New Contributor
Posts: 3

# PROC ARIMA Variance Estimate Question

I'd appreciate if anyone can explain to me how SAS's PROC ARIMA calculates the Variance Estimate of the residual series?  I have not been able to replicate it.

From the SAS documentation:

The "Variance Estimate" is the variance of the residual series

SAS/ETS(R) 9.2 User's Guide

The results of my ARIMA fit produce the following:

 Constant Estimate 0.0238 Variance Estimate 0.00014 Std Error Estimate 0.011849 AIC -233.52 SBC -218.32 Number of Residuals 40

I would like to replicate the 0.00014 Variance Estimate.  To do so, I grab the 40 residuals from my ARIMA and run a variance calculation on them using query builder and it does not match.  I dump the data in excel and neither a population or sample variance produce the same result.  Can someone please explain to me what is happening with SAS's variance estimate?

Thank you.  (Residuals have been listed below)

0.0131739783

-0.001648352

0.0055679254

0.0033041448

-0.027348282

-0.018087132

-0.002878327

-0.004774205

0.0074996639

-0.012934558

-0.003643018

0.0033317717

0.0143422014

-0.002557585

-0.005269819

0.0097004778

0.0143494424

-0.022979957

0.0111023891

-0.008277071

-0.023881134

0.0024810503

-0.002777949

-0.007590526

0.0033606953

0.0099064146

-0.001947414

0.0028343645

0.0027540412

-0.003686471

-0.001714685

-0.014344516

0.0114885326

-0.001812683

0.0092582282

0.0058740413

0.0033302227

0.0009109483

0.0153236155

0.005019864

SAS Super FREQ
Posts: 4,240

## Re: PROC ARIMA Variance Estimate Question

My guess is that these residuals were copied from some ODS output?  The mean of these 40 numbers

is -0.000331, whereas true residuals would sum to zero (or numerically, to a smaller number such as 1e-16).

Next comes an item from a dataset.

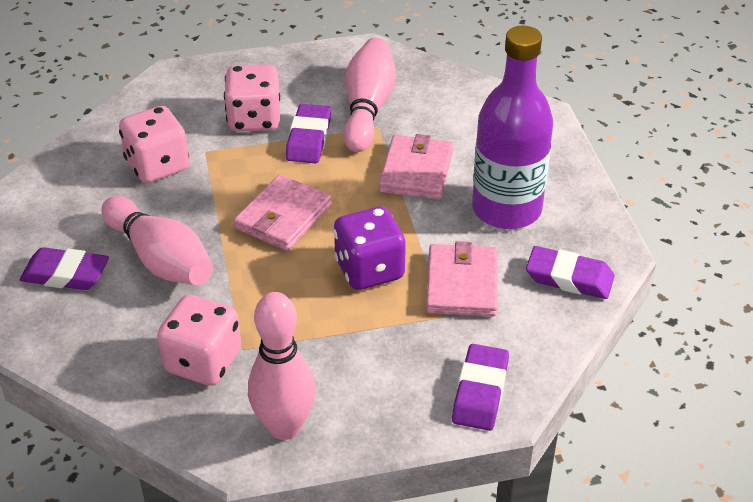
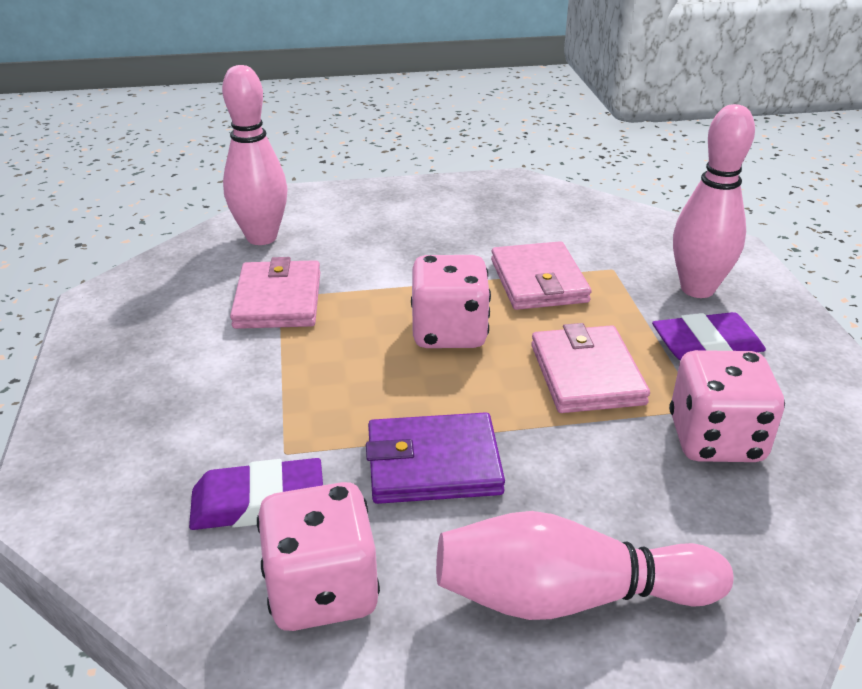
purple bottle: [472,26,553,229] = 1 -> none = 0
purple dice: [333,207,406,290] = 1 -> none = 0
purple eraser: [20,247,109,290] [286,104,331,163] [452,344,509,431] [526,246,614,299] = 4 -> [189,458,323,530] [652,312,766,360] = 2
purple wallet: none = 0 -> [366,412,505,504] = 1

Create an output data set that contains the residuals and then use

PROC MEANS N var;

run;

I suspect (hope) that you will get a variance that agrees with PROC ARIMA.

New Contributor
Posts: 3

## Re: PROC ARIMA Variance Estimate Question

Hi Rick,

Thank you for your reply.  I used query builder to attempt the VAR and MEAN calculations.  The mean is -0.000330992 working directly from the actual ARIMA output and the var still does not equal the report from PROC ARIMA.

I've read up a bit more on ARIMA variance of residuals and believe this issue has more to do with the idea that a simple VAR of residuals is not appropriate for ARIMA models when there is autocorrelation in the original time-series.  So what we have here is Conditional Variance apparently.  So if possible, can someone please explain to me how to properly estimate the Conditional Variance of these residuals.....assuming that is what PROC ARIMA is doing?

Thanks again,

Greg

Posts: 2,655

## Re: PROC ARIMA Variance Estimate Question

Please don't consider this a smart-aleck answer, but the best way to calculate the variance of the residuals for an ARIMA process is to use PROC ARIMA.

I suppose that you could feed the raw data into PROC MIXED, and with appropriate coding of fixed effects, and much work with the covariance structures, get out an estimate.

I would not do it by hand, as there are too many matrix operations involved to get reasonable answers.

Steve Denham

New Contributor
Posts: 3

## Re: PROC ARIMA Variance Estimate Question

Thanks for the reply Steve.  Regardless of the complexity, I would still like to understand how this variance estimate is performed to ensure I can thoroughly explain the methodology behind the forecasts I am producing.  Are there a couple blogs or online papers someone could direct me to that provides an overview of the approach?

Posts: 2,655

## Re: PROC ARIMA Variance Estimate Question

Have you searched through the NIST statistics handbook?  It references Brockwell and Davis, 1991 Introrduction to Times Series and Forecasting, 2nd ed. as a source for the likelihood function used.  I would say to go there, and be prepared for the matrix algebra, if you want to really understand how those parameters are estimated.  I'll be honest--it would take me a week to begin to understand it, and I feel pretty comfortable with the matrix algebra involved with generalized linear mixed models.

Short answer: The value you are looking for is the square root of the variance component corresponding to the residual error for a non-linear optimization using the likelihood function for a Box-Jenkins process.